• **EXERCISE PROMPT**
Repeat every record below exactly, leaving out the pictures.

Page images and extracted text
======
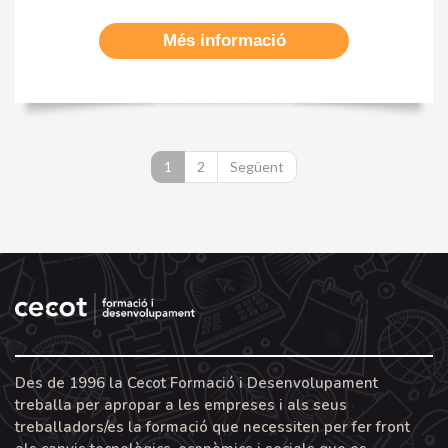
Més informació
1
2
Següent
Des de 1996 la Cecot Formació i Desenvolupament
treballa per apropar a les empreses i als seus
treballadors/es la formació que necessiten per fer front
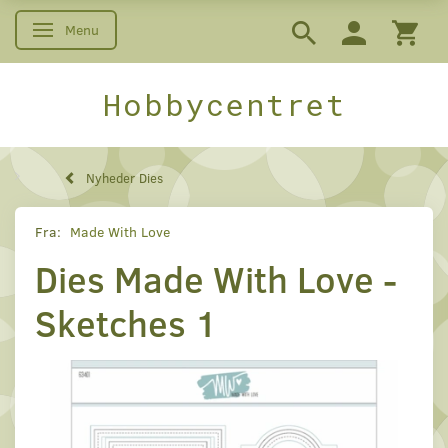
Menu
Skifte navigation
Hobbycentret
Nyheder Dies
Fra:
Made With Love
Dies Made With Love -
Sketches 1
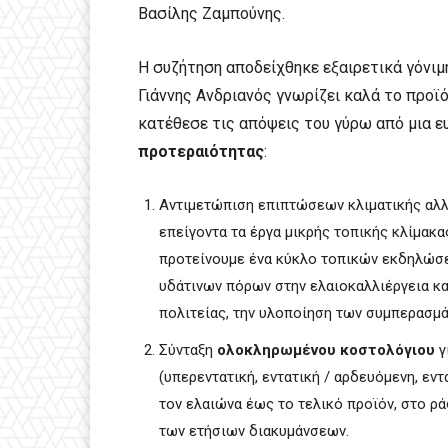
Βασίλης Ζαμπούνης.
Η συζήτηση αποδείχθηκε εξαιρετικά γόνιμ
Γιάννης Ανδριανός γνωρίζει καλά το προϊ
κατέθεσε τις απόψεις του γύρω από μια ε
προτεραιότητας
:
Αντιμετώπιση επιπτώσεων κλιματικής αλ
επείγοντα τα έργα μικρής τοπικής κλίμακ
προτείνουμε ένα κύκλο τοπικών εκδηλώσε
υδάτινων πόρων στην ελαιοκαλλιέργεια και
πολιτείας, την υλοποίηση των συμπερασμ
Σύνταξη
ολοκληρωμένου κοστολόγιου
γ
(υπερεντατική, εντατική / αρδευόμενη, εντ
τον ελαιώνα έως το τελικό προϊόν, στο ρά
των ετήσιων διακυμάνσεων.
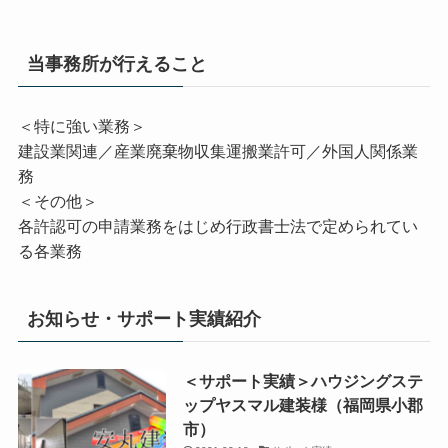
当事務所が行えること
＜特に強い業務＞
建設業関連／産業廃棄物収集運搬業許可／外国人関係業
務
＜その他＞
各許認可の申請業務をはじめ行政書士法で定められてい
る各業務
お知らせ・サポート実績紹介
＜サポート実績＞ハウジングステ
ップヤスマル建装様（福岡県小郡
市）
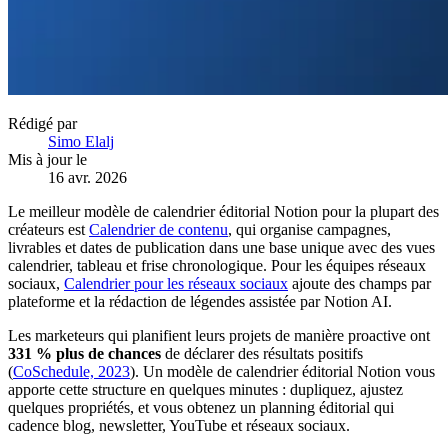
Rédigé par
Simo Elalj
Mis à jour le
16 avr. 2026
Le meilleur modèle de calendrier éditorial Notion pour la plupart des
créateurs est
Calendrier de contenu
, qui organise campagnes,
livrables et dates de publication dans une base unique avec des vues
calendrier, tableau et frise chronologique. Pour les équipes réseaux
sociaux,
Calendrier pour les réseaux sociaux
ajoute des champs par
plateforme et la rédaction de légendes assistée par Notion AI.
Les marketeurs qui planifient leurs projets de manière proactive ont
331 % plus de chances
de déclarer des résultats positifs
(
CoSchedule, 2023
). Un modèle de calendrier éditorial Notion vous
apporte cette structure en quelques minutes : dupliquez, ajustez
quelques propriétés, et vous obtenez un planning éditorial qui
cadence blog, newsletter, YouTube et réseaux sociaux.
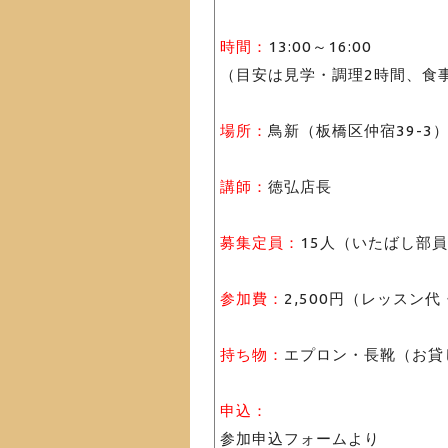
時間：
13:00～16:00
（目安は見学・調理2時間、食
場所：
鳥新（板橋区仲宿39-3
講師：
徳弘店長
募集定員：
15人（いたばし部
参加費：
2,500円（レッスン
持ち物：
エプロン・長靴（お貸
申込：
参加申込フォームより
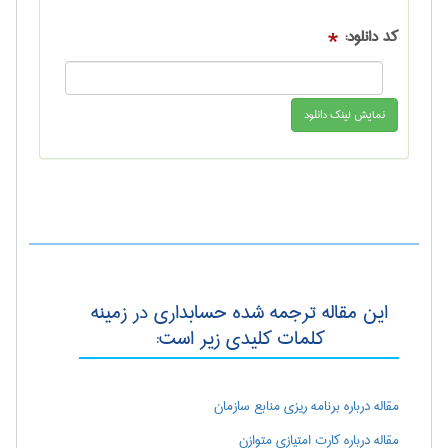
کد دانلود:
*
این مقاله ترجمه شده حسابداری در زمینه
کلمات کلیدی زیر است:
مقاله درباره برنامه ریزی منابع سازمان
مقاله درباره کارت امتیازی متوازن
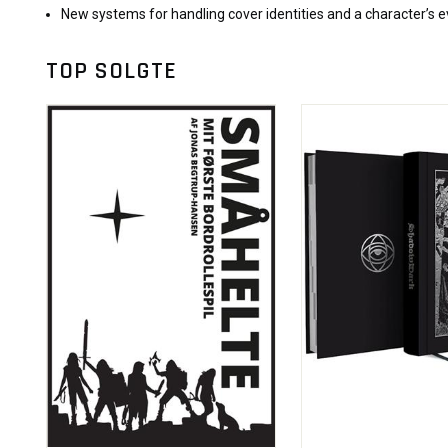
New systems for handling cover identities and a character’s e
TOP SOLGTE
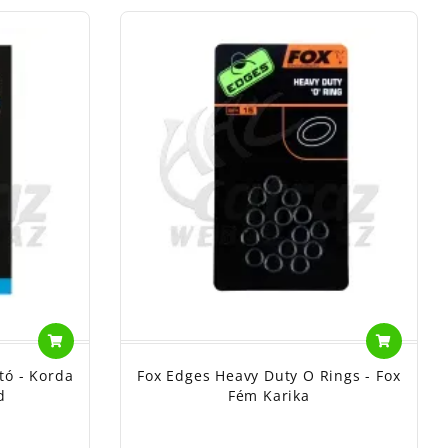
tó - Korda
Fox Edges Heavy Duty O Rings - Fox
d
Fém Karika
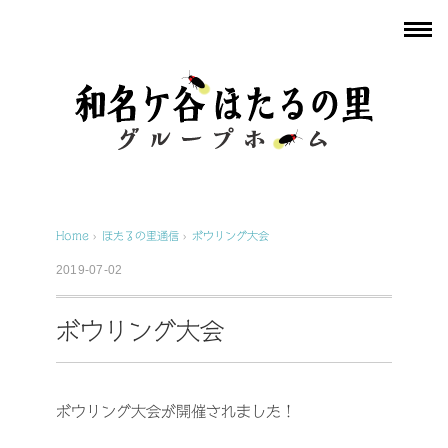
Home
›
ほたるの里通信
›
ボウリング大会
2019-07-02
ボウリング大会
ボウリング大会が開催されました！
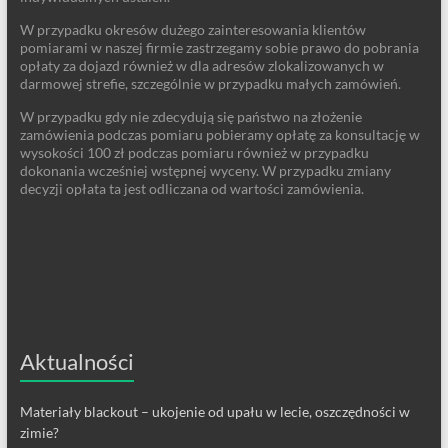
W przypadku okresów dużego zainteresowania klientów
pomiarami w naszej firmie zastrzegamy sobie prawo do pobrania
opłaty za dojazd również w dla adresów zlokalizowanych w
darmowej strefie, szczególnie w przypadku małych zamówień.
W przypadku gdy nie zdecydują się państwo na złożenie
zamówienia podczas pomiaru pobieramy opłatę za konsultację w
wysokości 100 zł podczas pomiaru również w przypadku
dokonania wcześniej wstępnej wyceny. W przypadku zmiany
decyzji opłata ta jest odliczana od wartości zamówienia.
Aktualności
Materiały blackout – ukojenie od upału w lecie, oszczędności w
zimie?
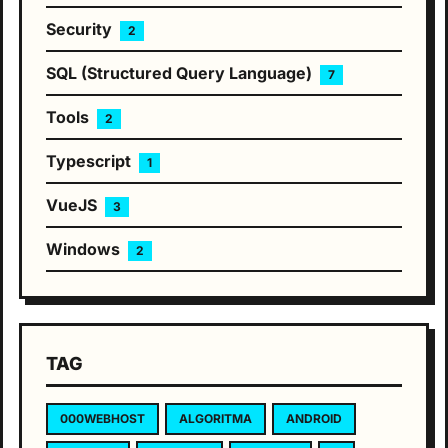
Security
2
SQL (Structured Query Language)
7
Tools
2
Typescript
1
VueJS
3
Windows
2
TAG
000WEBHOST
ALGORITMA
ANDROID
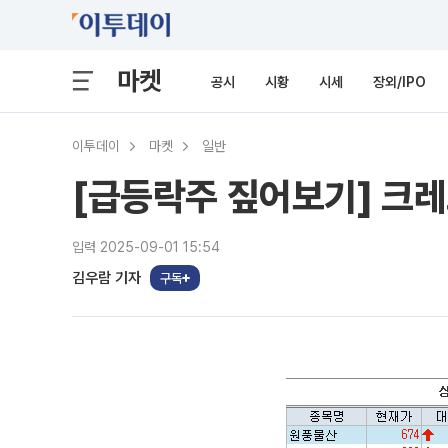
마켓
공시
시황
시세
장외/IPO
이투데이
마켓
일반
[급등락주 짚어보기] 크
입력 2025-09-01 15:54
김우람 기자
구독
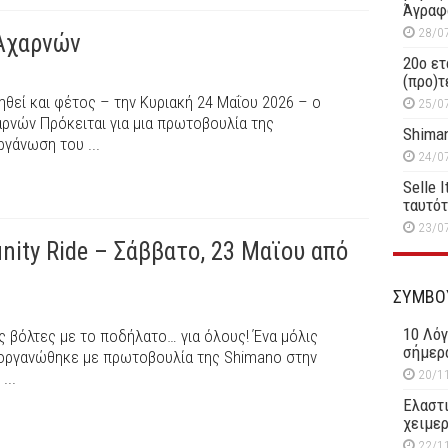
Άγραφ
28/0
 Αχαρνών
20ο ετ
(προ)τ
ηθεί και φέτος – την Κυριακή 24 Μαΐου 2026 – ο
25/0
ρνών Πρόκειται για μια πρωτοβουλία της
Shiman
γάνωση του ...
24/0
Selle 
ταυτό
23/0
ty Ride – Σάββατο, 23 Μαϊου από
ΣΥΜΒΟ
10 Λόγ
 βόλτες με το ποδήλατο… για όλους! Ένα μόλις
σήμερ
ιοργανώθηκε με πρωτοβουλία της Shimano στην
20/1
...
Ελαστι
χειμερ
22/1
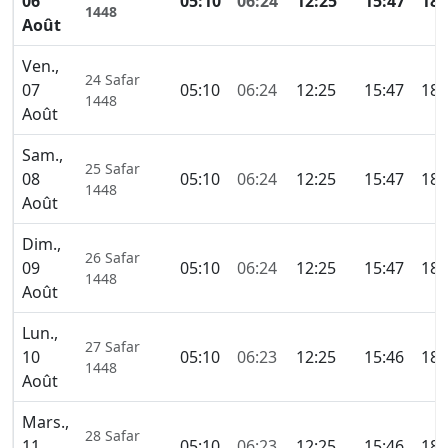
06
05:10
06:24
12:25
15:47
18:
1448
Août
Ven.,
24 Safar
07
05:10
06:24
12:25
15:47
18:
1448
Août
Sam.,
25 Safar
08
05:10
06:24
12:25
15:47
18:
1448
Août
Dim.,
26 Safar
09
05:10
06:24
12:25
15:47
18:
1448
Août
Lun.,
27 Safar
10
05:10
06:23
12:25
15:46
18:
1448
Août
Mars.,
28 Safar
11
05:10
06:23
12:25
15:46
18:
======
• **RESPONSE AREA**
Més informació
1
2
Següent
Des de 1996 la Cecot Formació i Desenvolupament
treballa per apropar a les empreses i als seus
treballadors/es la formació que necessiten per fer front
Menu
Skifte navigation
Hobbycentret
Nyheder Dies
Fra:
Made With Love
Dies Made With Love -
Sketches 1
Βασίλης Ζαμπούνης.
Η συζήτηση αποδείχθηκε εξαιρετικά γόνιμ
Γιάννης Ανδριανός γνωρίζει καλά το προϊ
κατέθεσε τις απόψεις του γύρω από μια ε
προτεραιότητας
:
Αντιμετώπιση επιπτώσεων κλιματικής αλ
επείγοντα τα έργα μικρής τοπικής κλίμακ
προτείνουμε ένα κύκλο τοπικών εκδηλώσε
υδάτινων πόρων στην ελαιοκαλλιέργεια και
πολιτείας, την υλοποίηση των συμπερασμ
Σύνταξη
ολοκληρωμένου κοστολόγιου
γ
(υπερεντατική, εντατική / αρδευόμενη, εντ
τον ελαιώνα έως το τελικό προϊόν, στο ρά
των ετήσιων διακυμάνσεων.
当事務所が行えること
＜特に強い業務＞
建設業関連／産業廃棄物収集運搬業許可／外国人関係業
務
＜その他＞
各許認可の申請業務をはじめ行政書士法で定められてい
る各業務
お知らせ・サポート実績紹介
＜サポート実績＞ハウジングステ
ップヤスマル建装様（福岡県小郡
市）
Rédigé par
Simo Elalj
Mis à jour le
16 avr. 2026
Le meilleur modèle de calendrier éditorial Notion pour la plupart des
créateurs est
Calendrier de contenu
, qui organise campagnes,
livrables et dates de publication dans une base unique avec des vues
calendrier, tableau et frise chronologique. Pour les équipes réseaux
sociaux,
Calendrier pour les réseaux sociaux
ajoute des champs par
plateforme et la rédaction de légendes assistée par Notion AI.
Les marketeurs qui planifient leurs projets de manière proactive ont
331 % plus de chances
de déclarer des résultats positifs
(
CoSchedule, 2023
). Un modèle de calendrier éditorial Notion vous
apporte cette structure en quelques minutes : dupliquez, ajustez
quelques propriétés, et vous obtenez un planning éditorial qui
cadence blog, newsletter, YouTube et réseaux sociaux.
時間：
13:00～16:00
（目安は見学・調理2時間、食
場所：
鳥新（板橋区仲宿39-3
講師：
徳弘店長
募集定員：
15人（いたばし部
参加費：
2,500円（レッスン
持ち物：
エプロン・長靴（お貸
申込：
参加申込フォームより
کد دانلود:
*
این مقاله ترجمه شده حسابداری در زمینه
کلمات کلیدی زیر است:
مقاله درباره برنامه ریزی منابع سازمان
مقاله درباره کارت امتیازی متوازن
New systems for handling cover identities and a character’s e
TOP SOLGTE
tó - Korda
Fox Edges Heavy Duty O Rings - Fox
d
Fém Karika
Home
›
ほたるの里通信
›
ボウリング大会
2019-07-02
ボウリング大会
ボウリング大会が開催されました！
W przypadku okresów dużego zainteresowania klientów
pomiarami w naszej firmie zastrzegamy sobie prawo do pobrania
opłaty za dojazd również w dla adresów zlokalizowanych w
darmowej strefie, szczególnie w przypadku małych zamówień.
W przypadku gdy nie zdecydują się państwo na złożenie
zamówienia podczas pomiaru pobieramy opłatę za konsultację w
wysokości 100 zł podczas pomiaru również w przypadku
dokonania wcześniej wstępnej wyceny. W przypadku zmiany
decyzji opłata ta jest odliczana od wartości zamówienia.
Aktualności
Materiały blackout – ukojenie od upału w lecie, oszczędności w
zimie?
Security
2
SQL (Structured Query Language)
7
Tools
2
Typescript
1
VueJS
3
Windows
2
TAG
000WEBHOST
ALGORITMA
ANDROID
마켓
공시
시황
시세
장외/IPO
이투데이
마켓
일반
[급등락주 짚어보기] 크
입력 2025-09-01 15:54
김우람 기자
구독
Άγραφ
28/0
 Αχαρνών
20ο ετ
(προ)τ
ηθεί και φέτος – την Κυριακή 24 Μαΐου 2026 – ο
25/0
ρνών Πρόκειται για μια πρωτοβουλία της
Shiman
γάνωση του ...
24/0
Selle 
ταυτό
23/0
ty Ride – Σάββατο, 23 Μαϊου από
ΣΥΜΒΟ
10 Λόγ
 βόλτες με το ποδήλατο… για όλους! Ένα μόλις
σήμερ
ιοργανώθηκε με πρωτοβουλία της Shimano στην
20/1
...
Ελαστι
χειμερ
22/1
06
05:10
06:24
12:25
15:47
18:
1448
Août
Ven.,
24 Safar
07
05:10
06:24
12:25
15:47
18:
1448
Août
Sam.,
25 Safar
08
05:10
06:24
12:25
15:47
18:
1448
Août
Dim.,
26 Safar
09
05:10
06:24
12:25
15:47
18:
1448
Août
Lun.,
27 Safar
10
05:10
06:23
12:25
15:46
18:
1448
Août
Mars.,
28 Safar
11
05:10
06:23
12:25
15:46
18:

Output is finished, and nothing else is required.